強制的幼馴染充電方法
お題は土下座アンドバッテリー!
夏休みが明け、季節は秋へと移り変わる。
長い休みのあとは長い学期が始まる――そんな憂鬱な気持ちで始まった二学期も、とうとう折り返し地点だ。
「中間試験終わったな」
「ああ、終わったぜ……」
「それはどちらの意味で受け取れば?」
「片方に決まってんだろ!これから、居残り、再試、居残りだぞ!?これで中間が終わったといえるか!?」
「聞いたことを後悔します……」
本当に軽い気持ちで聞いたのに、まじの気持ちをぶつけられてしまった。
これ以降は、この話題に触れないと誓おう。
「試験終わったし、飯食いに行くか?」
「お前って以外と人の話を聞かないタイプの人間だったりする?」
「結構当てはまるという認識が正しい」
しまった。誓ったそばからこれだ。
わざとではないんだけどな……。
「まあ、どっか食べには行きたいよな……。俺の身体のバッテリー補充のためにもここは無難にガストとか?」
「人少ないそうだし、いいんじゃないか?てか、バッテリーって食べたら回復するの?」
「そこは気にするな。確かに、人少なそうだな。それだったら勉強捗りそうだ……。お前、狙ってる?」
「裏を読みすぎだ。そんな考えてないよ」
妙に鋭い相田を刺激しないように、俺たちはガストへ向かった。
「何頼む?」
「そうだな……。あれ、なんかメニュー増えてね?マグロ丼なんてあった?」
「意外と昔からいるだろ」
「ガストガチ勢えぐ」
「そっちはサイゼガチ勢だろ」
多少の紆余曲折がありながらも、俺はハンバーグセット、相田はハンバーグセットライス大盛に単品マグロ丼を頼むで落ち着いた。
こいつのバッテリー燃費悪いな。
「今日の社会終わった……。
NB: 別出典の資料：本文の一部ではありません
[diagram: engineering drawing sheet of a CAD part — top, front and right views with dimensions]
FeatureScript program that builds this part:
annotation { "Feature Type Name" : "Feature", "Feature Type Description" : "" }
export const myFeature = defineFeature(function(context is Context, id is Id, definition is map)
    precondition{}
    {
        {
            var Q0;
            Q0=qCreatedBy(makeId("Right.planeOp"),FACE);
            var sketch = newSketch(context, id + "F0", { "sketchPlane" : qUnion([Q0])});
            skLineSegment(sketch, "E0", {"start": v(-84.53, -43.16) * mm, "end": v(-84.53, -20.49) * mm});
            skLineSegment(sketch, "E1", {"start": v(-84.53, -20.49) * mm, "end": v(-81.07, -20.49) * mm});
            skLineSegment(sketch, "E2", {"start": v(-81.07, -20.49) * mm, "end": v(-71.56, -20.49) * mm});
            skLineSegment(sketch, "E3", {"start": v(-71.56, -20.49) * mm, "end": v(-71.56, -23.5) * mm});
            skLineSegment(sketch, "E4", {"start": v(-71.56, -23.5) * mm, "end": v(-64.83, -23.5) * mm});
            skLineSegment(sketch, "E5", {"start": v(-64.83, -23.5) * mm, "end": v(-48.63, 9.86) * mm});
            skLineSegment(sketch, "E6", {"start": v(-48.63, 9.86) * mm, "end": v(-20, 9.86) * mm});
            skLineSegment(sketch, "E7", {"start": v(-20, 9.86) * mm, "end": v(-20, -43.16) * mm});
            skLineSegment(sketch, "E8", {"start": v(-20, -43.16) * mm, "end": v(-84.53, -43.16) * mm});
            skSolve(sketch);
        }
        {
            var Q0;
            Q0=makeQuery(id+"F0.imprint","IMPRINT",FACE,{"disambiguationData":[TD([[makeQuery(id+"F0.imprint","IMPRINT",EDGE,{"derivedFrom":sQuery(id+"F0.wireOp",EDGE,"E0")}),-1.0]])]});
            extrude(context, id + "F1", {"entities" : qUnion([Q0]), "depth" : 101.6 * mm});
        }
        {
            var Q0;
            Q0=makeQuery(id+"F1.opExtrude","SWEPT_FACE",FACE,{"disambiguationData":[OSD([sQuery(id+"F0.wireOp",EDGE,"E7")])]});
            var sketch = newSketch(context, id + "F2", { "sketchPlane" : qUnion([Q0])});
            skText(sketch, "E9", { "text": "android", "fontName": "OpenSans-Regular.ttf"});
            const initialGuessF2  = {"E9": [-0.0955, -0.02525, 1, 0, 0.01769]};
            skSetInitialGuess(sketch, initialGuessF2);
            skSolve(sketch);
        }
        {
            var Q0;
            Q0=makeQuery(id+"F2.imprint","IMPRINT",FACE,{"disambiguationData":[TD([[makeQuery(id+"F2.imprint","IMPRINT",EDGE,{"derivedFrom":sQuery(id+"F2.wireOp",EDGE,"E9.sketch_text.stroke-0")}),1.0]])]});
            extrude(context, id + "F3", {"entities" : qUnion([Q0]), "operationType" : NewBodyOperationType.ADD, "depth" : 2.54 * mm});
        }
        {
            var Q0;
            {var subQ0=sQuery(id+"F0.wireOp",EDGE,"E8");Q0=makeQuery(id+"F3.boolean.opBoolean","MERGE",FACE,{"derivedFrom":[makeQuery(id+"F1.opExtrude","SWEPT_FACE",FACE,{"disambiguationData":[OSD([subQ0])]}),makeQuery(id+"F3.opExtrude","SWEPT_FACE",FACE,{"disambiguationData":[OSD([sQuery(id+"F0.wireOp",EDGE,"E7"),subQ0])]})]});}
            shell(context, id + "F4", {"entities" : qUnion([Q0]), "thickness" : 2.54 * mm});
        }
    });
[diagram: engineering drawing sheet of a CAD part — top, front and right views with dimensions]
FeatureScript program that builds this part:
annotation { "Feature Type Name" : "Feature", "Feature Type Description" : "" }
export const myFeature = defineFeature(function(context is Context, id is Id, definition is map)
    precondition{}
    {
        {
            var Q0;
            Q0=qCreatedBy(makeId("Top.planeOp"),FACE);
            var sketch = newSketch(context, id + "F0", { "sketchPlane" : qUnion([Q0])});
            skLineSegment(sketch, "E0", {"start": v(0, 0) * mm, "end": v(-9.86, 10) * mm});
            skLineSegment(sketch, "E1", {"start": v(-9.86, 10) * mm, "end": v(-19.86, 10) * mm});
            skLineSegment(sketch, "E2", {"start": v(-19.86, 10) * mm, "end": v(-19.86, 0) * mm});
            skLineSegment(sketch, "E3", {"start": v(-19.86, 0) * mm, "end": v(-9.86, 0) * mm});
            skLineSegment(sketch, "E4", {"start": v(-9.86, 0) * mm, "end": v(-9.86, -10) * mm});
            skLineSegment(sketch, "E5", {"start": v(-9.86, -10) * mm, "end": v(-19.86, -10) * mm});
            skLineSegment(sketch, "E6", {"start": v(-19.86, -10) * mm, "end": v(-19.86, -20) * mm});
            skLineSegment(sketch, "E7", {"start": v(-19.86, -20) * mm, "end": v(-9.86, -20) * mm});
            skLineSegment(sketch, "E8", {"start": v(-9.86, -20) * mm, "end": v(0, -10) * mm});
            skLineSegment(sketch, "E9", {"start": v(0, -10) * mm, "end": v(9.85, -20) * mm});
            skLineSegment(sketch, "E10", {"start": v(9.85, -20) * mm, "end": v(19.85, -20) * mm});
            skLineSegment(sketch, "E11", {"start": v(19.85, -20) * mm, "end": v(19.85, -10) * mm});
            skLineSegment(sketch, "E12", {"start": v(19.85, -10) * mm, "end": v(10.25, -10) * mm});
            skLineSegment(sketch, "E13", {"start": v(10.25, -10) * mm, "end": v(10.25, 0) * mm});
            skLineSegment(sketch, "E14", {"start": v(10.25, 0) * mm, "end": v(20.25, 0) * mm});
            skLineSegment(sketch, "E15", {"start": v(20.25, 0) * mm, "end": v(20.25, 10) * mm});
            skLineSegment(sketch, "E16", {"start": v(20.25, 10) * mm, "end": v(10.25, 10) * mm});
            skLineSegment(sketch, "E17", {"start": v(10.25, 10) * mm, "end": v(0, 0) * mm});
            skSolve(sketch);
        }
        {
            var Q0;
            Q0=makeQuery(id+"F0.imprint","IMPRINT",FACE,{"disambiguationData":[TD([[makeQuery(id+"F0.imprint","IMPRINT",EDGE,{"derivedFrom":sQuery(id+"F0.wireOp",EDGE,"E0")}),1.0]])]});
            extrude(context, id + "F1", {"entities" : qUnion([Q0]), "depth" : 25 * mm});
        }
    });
最終日に暗記系持ってくるのは普通に悪意あるだろ……」
「問題週三周すれば自ずと覚えるだろ」
「黙れよ真面目!俺はゲームとかアニメとかで忙しかったんだよ!三周もする暇なんてねーよ!」
「それお前が悪いだけじゃん。俺に怒っても結果は変わらな……」
「そんなの分かってんだよ!ドリンク取ってこい!カルピスな!」
この流れでカルピス取ってこいは笑わせにきてるだろ、と言いかけるがなんとか心の内に留める。
俺は素直にドリンクコーナーへ向かう。
えーと、カルピスだよな?
「人気のドリンクで選らんで、三番目だったはず……あれ、二番目になってる」
こんな呟きをするのは大分末期だと自嘲しつつ、俺はカルピスを入れる。
因みに俺は水だ。
こぼさないように慎重に運ぶ。
――そのせいで、周りが見えていなかった。
「いて!」
横腹を机の角にぶつけてしまった。
そのせいでバランスを崩す。
「おいおいどうした――!?」
相田の悲鳴が聞こえたときにはもう手遅れだった。
カルピスと水が相田に全てかかってしまったのだ。
「「――――」」
気まずい空白が生まれる。
何度も互いの視線が交錯する。
「わざと?」
「断じて否」
「故意的か?」
「断じて否」
「土下座だな」
「断じて……」
「否。とは言わせない。問答無用だ。土下座」
目がガチだった。
しかし、こっちだってわざとではないのだ。
こぼさないようにしていたら、こうなってしまったのだ。
「土下座しろよ!」
「ちょっと待ってろ。今探しものが……あった。これだ」
「なんだそれ?」
「ん?電池。お前バッテリー切れてるって言ってたろ?だからお前の身体にぶっ刺してやるよ」
「ちょいちょい待て待て……。それ死ぬパターン。オーケー?」
「ノットオーケーだ。俺は決めたことは変えない主義なんだ!」
「うわー!参った参った!」
腕を振り上げ、電池が相田の身体に刺さる寸前――そこで、腕の振りを止める。
「ばーか。電池で感電するわけないだろ。今回の理科、電流だっただろ?もう忘れたのか?」
「……!お前ー!」
そうして、騒がしいまま二学期を折り返したのだった。
書き上げた時間31分。本文27分。推敲4分。